Wednesday, October 28, 2009

Architecture in Ex Libris I

Architecture in Ex Libris


Cliff Parfit

Architecture is a prime subject for pictorial bookplates. They might include buildings of great note, such as Cathedrals, castles, and city halls, and it is a great pleasure to observe how a clever artist can suggest the scale of a large building within the restricted area of an ordinary ex libris. A delightful example which immediately comes to mind is the private and now tremendously rare bookplate of Antonio Gaudi, the brilliant Spanish or Catalan architect, whose world-famous Sagrada Familia Cathedral and many other superb domestic buildings, draw so many modern pilgrims each year to his beautiful city of Barcelona. His bookplate shows an image of some of his futuristic spires, and is redolent of the period.

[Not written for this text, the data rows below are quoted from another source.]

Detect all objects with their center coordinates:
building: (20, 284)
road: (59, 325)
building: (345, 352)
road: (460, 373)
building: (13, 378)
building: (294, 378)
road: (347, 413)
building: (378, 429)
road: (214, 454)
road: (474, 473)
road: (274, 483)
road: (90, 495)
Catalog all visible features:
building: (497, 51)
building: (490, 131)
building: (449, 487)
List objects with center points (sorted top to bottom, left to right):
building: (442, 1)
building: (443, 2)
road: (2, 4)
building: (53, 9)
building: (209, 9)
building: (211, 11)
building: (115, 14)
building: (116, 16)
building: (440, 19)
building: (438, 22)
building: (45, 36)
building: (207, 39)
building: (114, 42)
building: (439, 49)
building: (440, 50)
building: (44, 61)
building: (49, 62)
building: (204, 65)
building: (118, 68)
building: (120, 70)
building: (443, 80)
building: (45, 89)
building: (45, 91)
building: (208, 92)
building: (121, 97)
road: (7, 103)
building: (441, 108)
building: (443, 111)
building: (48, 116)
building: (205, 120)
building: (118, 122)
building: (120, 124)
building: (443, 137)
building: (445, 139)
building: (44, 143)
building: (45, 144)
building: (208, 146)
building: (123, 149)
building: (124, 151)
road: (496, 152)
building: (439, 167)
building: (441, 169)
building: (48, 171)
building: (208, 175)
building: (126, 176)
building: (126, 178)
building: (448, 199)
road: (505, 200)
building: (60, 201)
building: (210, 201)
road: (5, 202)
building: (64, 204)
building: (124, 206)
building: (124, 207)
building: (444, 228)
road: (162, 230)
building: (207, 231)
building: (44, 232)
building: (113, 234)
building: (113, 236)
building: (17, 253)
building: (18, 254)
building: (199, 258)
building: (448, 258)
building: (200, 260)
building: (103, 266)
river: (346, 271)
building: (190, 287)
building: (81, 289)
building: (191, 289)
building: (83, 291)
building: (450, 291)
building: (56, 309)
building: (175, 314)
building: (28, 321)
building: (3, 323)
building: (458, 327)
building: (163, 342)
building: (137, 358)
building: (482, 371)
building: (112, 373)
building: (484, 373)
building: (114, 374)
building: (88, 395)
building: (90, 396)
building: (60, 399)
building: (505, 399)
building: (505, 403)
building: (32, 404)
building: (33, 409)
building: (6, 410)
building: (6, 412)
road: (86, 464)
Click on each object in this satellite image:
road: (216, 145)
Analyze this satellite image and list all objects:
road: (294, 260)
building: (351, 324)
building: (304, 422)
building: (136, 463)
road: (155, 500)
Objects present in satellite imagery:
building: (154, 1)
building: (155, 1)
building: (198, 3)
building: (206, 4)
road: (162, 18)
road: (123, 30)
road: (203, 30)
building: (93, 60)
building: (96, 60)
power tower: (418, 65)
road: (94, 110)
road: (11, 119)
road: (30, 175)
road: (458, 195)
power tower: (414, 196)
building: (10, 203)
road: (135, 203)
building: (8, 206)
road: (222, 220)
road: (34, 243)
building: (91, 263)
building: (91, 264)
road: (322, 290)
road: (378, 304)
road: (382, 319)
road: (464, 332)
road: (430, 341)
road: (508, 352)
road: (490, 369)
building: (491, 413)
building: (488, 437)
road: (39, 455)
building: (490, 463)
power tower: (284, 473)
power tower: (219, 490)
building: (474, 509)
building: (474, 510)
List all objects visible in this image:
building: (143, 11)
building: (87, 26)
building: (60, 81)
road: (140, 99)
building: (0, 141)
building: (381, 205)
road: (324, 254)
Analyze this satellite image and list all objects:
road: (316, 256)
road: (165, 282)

However, the topic of architecture and ex libris is so vast, that on this occasion I plan to deal only with private homes of various sizes chosen by their proud owners to be the subject of private ex libris plates. On the whole, the houses we see pictured in ex libris are far larger than most private homes being built today. Now, we value comfort, convenience and ease of up-keep in our homes, while ‘building for show’ takes a definite second place, so that in Britain and in most places on the Continent of Europe, most very large private homes have found a new lease of life as corporate offices, schools, and so on. Moderately large houses have found millionaire occupants, and the large majority of city dwellers choose the convenience and comparative safety of sky living in convenient modern flats – not larger than can be easily maintained without or with minimal help. True, there has recently been a reverse trend in Britain toward the purchase of country homes; and some town dwellers, fed up with the noise and bad air of modern towns are finding refurbishing and enjoying life in ancient reconditioned barns, and other country buildings as well as the more usual but far more expensive picturesque cottages.